Doğalgaz, elektrik, su, telefon ve internet, ooff… liste amma da uzun. Evde kalmak anlaşılan çok maliyetli! Kim bu maliyetleri karşılayacak? Keşke tuzu kuru olanlar gibi, evde kaldığımda tek derdim can sıkıntısı olsaydı. Keşke izleyeceğim filmeler listesinde, ya da okuyacağım kitaplar sıralamasında sorun yaşama lüksüm olsaydı.

Keşke, tıpkı Kanada Başbakanı gibi, biri de çıkıp şöyle söyleseydi: “Sen evde kal, parayı hiç düşünme, para benim işim” deseydi. Ama gerçekler öyle değil. Ülke nüfusu seksen bir milyon, ayrılan ödenek yüz milyar TL. Üstelik beni evde kalmaya razı edecek hiçbir sorunuma yasal garanti de getirilmemiş.

Benim devletim, ‘’Allah’ın izniyle, dua ile aşarız’’ diyor! Elbette Allah’ın izniyle başlamalı her şey, elbette icraata geçmeden önce dua edilmeli. Bunların hiçbirine itirazım yok. Başım gözüm üstüne. Benim lafım icraata. Başlamaya.

İşsizlik oranının yüzde 13.7 olduğu bir ülkede, bunun üzerine Koronavirüs önlemi olarak 149 bin iş yerinin kapatıldığını eklersek ve virüs bu hızla devam ederse, kapanacak iş yeri sayısının milyona ulaşması sürpriz olmamalı

Hal böyleyken, milyonlarca insana, yaşamlarını sürdürecek ekonomik yardımlar yapılmadan evinizde kalın demek ne kadar sürdürülebilir bir durumdur?

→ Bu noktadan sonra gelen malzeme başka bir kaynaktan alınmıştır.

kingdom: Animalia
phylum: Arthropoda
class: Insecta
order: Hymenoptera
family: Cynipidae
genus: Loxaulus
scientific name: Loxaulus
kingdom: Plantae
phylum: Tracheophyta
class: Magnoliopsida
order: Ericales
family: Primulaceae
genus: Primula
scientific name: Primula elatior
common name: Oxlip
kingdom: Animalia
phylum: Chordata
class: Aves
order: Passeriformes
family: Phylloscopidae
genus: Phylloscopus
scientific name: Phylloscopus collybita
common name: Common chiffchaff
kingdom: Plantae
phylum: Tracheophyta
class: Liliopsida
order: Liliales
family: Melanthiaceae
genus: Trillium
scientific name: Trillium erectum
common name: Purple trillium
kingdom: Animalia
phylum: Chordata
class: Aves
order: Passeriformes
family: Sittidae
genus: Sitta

Hayır, bu durum sürdürülemez. Nitekim dünya liderleri peş peşe yardım paketleri açıklamaya başladılar.

Kimi 1000 dolar

Kimi 1000 avro

Kimi 1000 sterlin nakit para yardımı.

Ve elektrik

Su

Doğalgaz faturaları ile kredilerinin ertelenmesini hayata geçirdiler.

Sosyal medyada bir video dolaşıyor. Evde kalmayıp tezgah açan 19 yaşındaki bir pazarcıya neden tezgahını açtın sorusu soruluyor. Video uzun. Ben en can alıcı yerinden sadece bir bölümünü buraya taşıyacağım. Delikanlı ailevi durumunu açıklıkla anlatıp, ikna edici nedenlerini birbiri sıraladıktan sonra, lafı Koronovirüsle mücadele için alınan 100 milyarlık pakete getiriyor ve çok haklı olarak diyor ki: ‘”Eğer, o on kişilik bakanlar kurulu yerine, bu ödenek bütçesini hazırlayan kişilerden üçü simitçi, çaycı ve börekçi olsaydı, paket çok daha gerçekçi olurdu”.  Gerisini siz hesaplayın.